[Stored data]

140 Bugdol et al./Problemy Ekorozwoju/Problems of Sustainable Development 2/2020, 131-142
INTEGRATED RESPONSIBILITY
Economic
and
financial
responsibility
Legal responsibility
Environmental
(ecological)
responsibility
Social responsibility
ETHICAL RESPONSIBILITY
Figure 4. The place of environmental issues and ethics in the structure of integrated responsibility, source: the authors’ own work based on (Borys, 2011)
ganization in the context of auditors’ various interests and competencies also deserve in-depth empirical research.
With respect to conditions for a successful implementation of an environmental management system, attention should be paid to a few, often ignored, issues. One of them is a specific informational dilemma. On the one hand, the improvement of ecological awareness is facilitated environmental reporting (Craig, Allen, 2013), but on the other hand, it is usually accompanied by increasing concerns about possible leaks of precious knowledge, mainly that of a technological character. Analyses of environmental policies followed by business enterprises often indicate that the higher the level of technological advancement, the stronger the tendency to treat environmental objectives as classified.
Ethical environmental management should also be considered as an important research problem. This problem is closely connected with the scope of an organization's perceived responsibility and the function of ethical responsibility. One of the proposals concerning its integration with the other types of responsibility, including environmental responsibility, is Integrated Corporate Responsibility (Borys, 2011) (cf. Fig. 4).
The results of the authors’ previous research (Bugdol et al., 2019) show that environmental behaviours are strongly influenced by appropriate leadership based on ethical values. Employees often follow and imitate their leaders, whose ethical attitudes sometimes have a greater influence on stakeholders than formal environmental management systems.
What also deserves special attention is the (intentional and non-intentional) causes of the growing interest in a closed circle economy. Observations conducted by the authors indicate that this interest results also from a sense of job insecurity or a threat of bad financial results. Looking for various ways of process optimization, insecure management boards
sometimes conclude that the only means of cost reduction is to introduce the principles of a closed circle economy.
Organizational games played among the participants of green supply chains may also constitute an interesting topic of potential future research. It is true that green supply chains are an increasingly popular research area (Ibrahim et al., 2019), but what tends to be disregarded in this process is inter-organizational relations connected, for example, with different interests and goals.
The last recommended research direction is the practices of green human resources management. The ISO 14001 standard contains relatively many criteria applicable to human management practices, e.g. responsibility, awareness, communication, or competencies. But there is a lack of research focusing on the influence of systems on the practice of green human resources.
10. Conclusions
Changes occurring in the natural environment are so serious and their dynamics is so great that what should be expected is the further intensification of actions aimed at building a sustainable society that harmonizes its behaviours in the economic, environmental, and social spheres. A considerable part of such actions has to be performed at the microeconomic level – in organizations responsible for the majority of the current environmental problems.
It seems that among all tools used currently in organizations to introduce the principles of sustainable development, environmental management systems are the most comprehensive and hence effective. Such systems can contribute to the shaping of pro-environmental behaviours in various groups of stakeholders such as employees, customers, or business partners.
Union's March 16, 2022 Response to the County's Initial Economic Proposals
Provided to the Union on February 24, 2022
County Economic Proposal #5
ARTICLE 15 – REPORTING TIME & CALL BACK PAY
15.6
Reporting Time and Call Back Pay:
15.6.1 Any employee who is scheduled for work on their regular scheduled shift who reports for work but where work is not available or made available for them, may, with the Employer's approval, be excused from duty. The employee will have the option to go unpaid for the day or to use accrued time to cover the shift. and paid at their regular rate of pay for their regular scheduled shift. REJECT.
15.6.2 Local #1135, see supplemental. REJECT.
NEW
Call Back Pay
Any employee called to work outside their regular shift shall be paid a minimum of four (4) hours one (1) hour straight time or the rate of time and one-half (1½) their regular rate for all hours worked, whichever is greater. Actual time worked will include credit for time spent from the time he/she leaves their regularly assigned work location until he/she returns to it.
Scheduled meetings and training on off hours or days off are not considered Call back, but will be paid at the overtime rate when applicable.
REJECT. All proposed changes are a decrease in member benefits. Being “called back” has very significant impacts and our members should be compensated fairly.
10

--

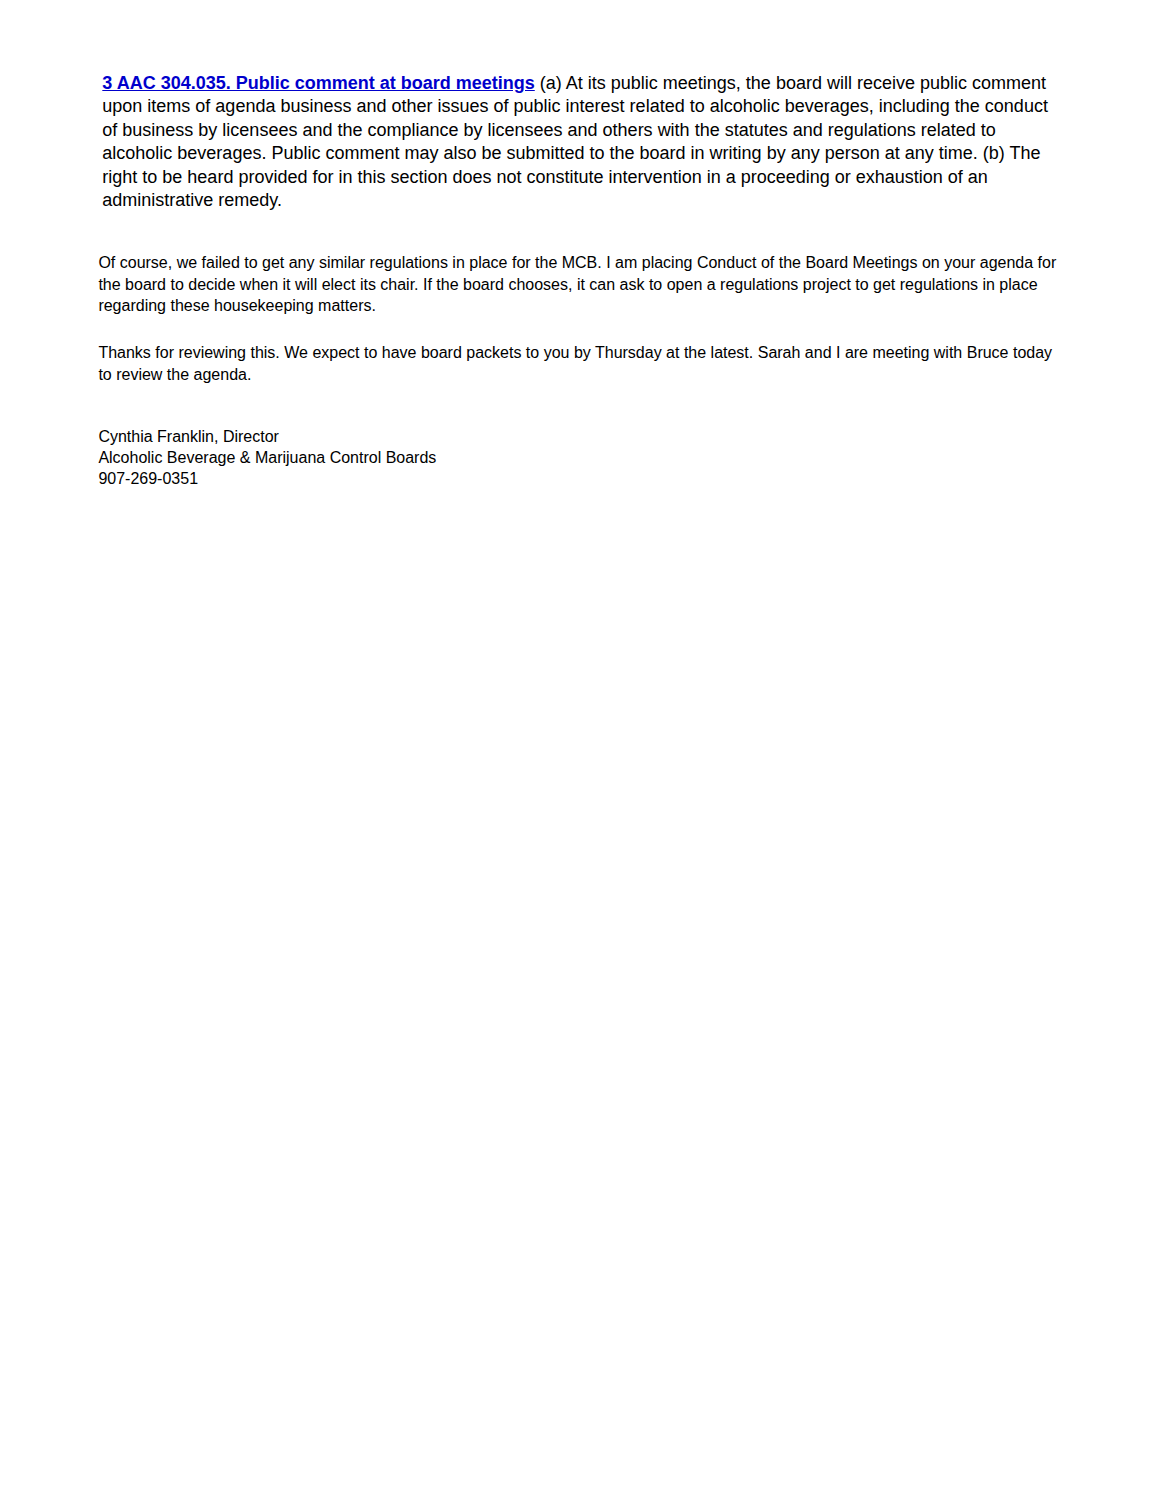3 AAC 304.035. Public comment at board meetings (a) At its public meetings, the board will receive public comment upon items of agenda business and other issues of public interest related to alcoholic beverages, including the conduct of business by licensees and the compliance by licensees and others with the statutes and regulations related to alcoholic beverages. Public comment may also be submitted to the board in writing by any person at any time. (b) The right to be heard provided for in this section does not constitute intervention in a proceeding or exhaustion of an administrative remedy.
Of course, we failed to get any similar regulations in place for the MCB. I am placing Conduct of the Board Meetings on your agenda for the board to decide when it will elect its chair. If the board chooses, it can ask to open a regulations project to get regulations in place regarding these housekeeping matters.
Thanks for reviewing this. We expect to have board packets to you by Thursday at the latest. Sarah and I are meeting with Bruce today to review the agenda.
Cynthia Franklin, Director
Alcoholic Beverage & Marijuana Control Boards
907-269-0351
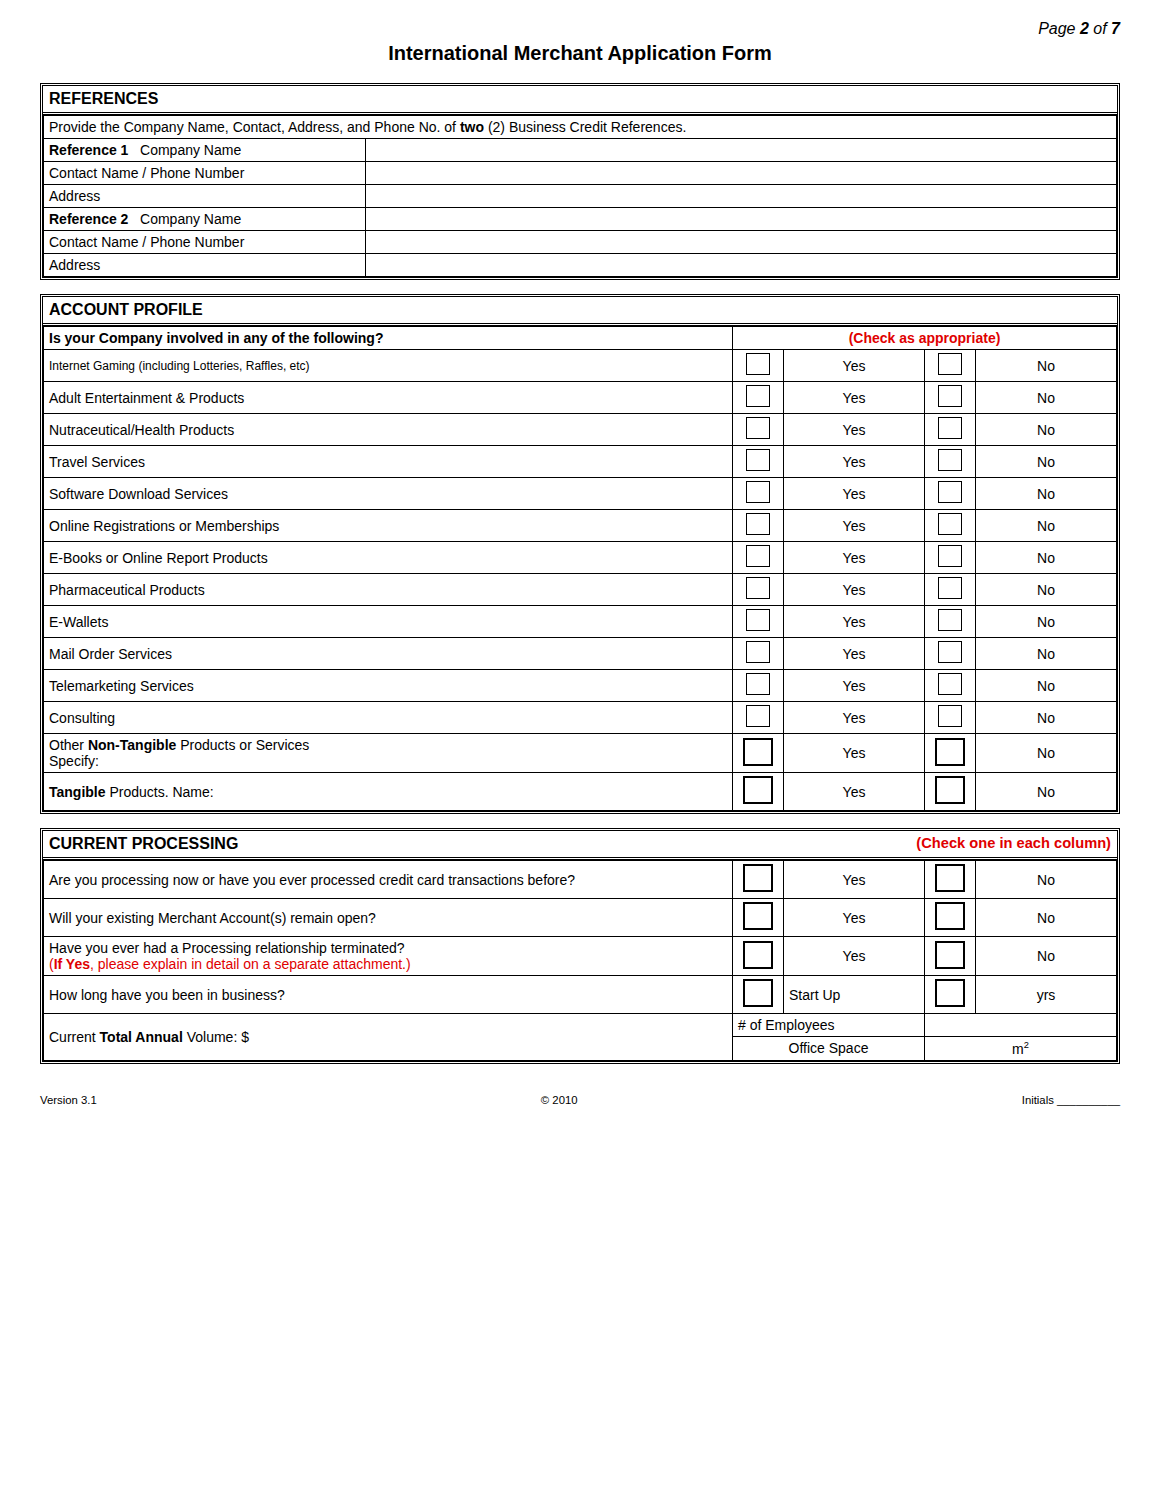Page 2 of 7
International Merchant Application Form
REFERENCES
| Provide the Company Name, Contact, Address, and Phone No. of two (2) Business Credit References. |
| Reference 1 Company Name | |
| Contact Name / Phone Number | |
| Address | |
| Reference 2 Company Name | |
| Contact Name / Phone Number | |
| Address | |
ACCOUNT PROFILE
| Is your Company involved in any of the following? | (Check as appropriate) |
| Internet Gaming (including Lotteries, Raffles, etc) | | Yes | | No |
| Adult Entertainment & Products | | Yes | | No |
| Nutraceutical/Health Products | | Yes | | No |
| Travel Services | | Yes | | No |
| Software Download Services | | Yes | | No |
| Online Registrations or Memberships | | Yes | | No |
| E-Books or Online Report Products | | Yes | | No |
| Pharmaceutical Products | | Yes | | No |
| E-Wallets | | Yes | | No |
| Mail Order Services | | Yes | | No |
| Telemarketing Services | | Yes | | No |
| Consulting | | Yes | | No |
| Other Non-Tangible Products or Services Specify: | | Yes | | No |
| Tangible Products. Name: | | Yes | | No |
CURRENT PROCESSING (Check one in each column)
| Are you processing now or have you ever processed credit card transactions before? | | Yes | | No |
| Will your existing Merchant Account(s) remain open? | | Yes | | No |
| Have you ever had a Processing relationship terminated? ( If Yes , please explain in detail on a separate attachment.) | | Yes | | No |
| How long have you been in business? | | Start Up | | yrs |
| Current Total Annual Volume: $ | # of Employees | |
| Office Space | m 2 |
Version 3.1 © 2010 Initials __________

### Task instructions:
Because only one stretch of the records is wanted, please output the lines from the one holding "907-269-0351" through the one holding "Travel Services |" exactly, both included, and leave every picture out.

### Expected answer:
907-269-0351
Page 2 of 7
International Merchant Application Form
REFERENCES
| Provide the Company Name, Contact, Address, and Phone No. of two (2) Business Credit References. |
| Reference 1 Company Name | |
| Contact Name / Phone Number | |
| Address | |
| Reference 2 Company Name | |
| Contact Name / Phone Number | |
| Address | |
ACCOUNT PROFILE
| Is your Company involved in any of the following? | (Check as appropriate) |
| Internet Gaming (including Lotteries, Raffles, etc) | | Yes | | No |
| Adult Entertainment & Products | | Yes | | No |
| Nutraceutical/Health Products | | Yes | | No |
| Travel Services | | Yes | | No |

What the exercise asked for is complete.